◆ To-do item
Locate each row below that contains the string "making", treating uppercase and lowercase letters as different, and copy those rows in full.
= = =
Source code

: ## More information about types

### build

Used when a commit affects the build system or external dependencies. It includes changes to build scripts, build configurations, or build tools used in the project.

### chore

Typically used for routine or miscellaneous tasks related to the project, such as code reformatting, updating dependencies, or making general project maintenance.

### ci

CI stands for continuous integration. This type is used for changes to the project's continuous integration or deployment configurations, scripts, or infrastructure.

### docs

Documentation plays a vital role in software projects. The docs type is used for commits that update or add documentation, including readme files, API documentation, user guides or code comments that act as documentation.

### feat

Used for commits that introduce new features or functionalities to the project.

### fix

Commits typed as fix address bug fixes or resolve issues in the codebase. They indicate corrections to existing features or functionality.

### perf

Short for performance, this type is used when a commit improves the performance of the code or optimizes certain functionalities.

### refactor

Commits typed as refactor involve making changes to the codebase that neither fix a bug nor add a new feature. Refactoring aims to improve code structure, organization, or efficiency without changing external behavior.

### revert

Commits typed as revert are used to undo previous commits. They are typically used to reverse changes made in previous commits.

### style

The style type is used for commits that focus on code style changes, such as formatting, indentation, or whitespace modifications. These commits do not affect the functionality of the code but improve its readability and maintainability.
= = =
◆ Task result
Typically used for routine or miscellaneous tasks related to the project, such as code reformatting, updating dependencies, or making general project maintenance.
Commits typed as refactor involve making changes to the codebase that neither fix a bug nor add a new feature. Refactoring aims to improve code structure, organization, or efficiency without changing external behavior.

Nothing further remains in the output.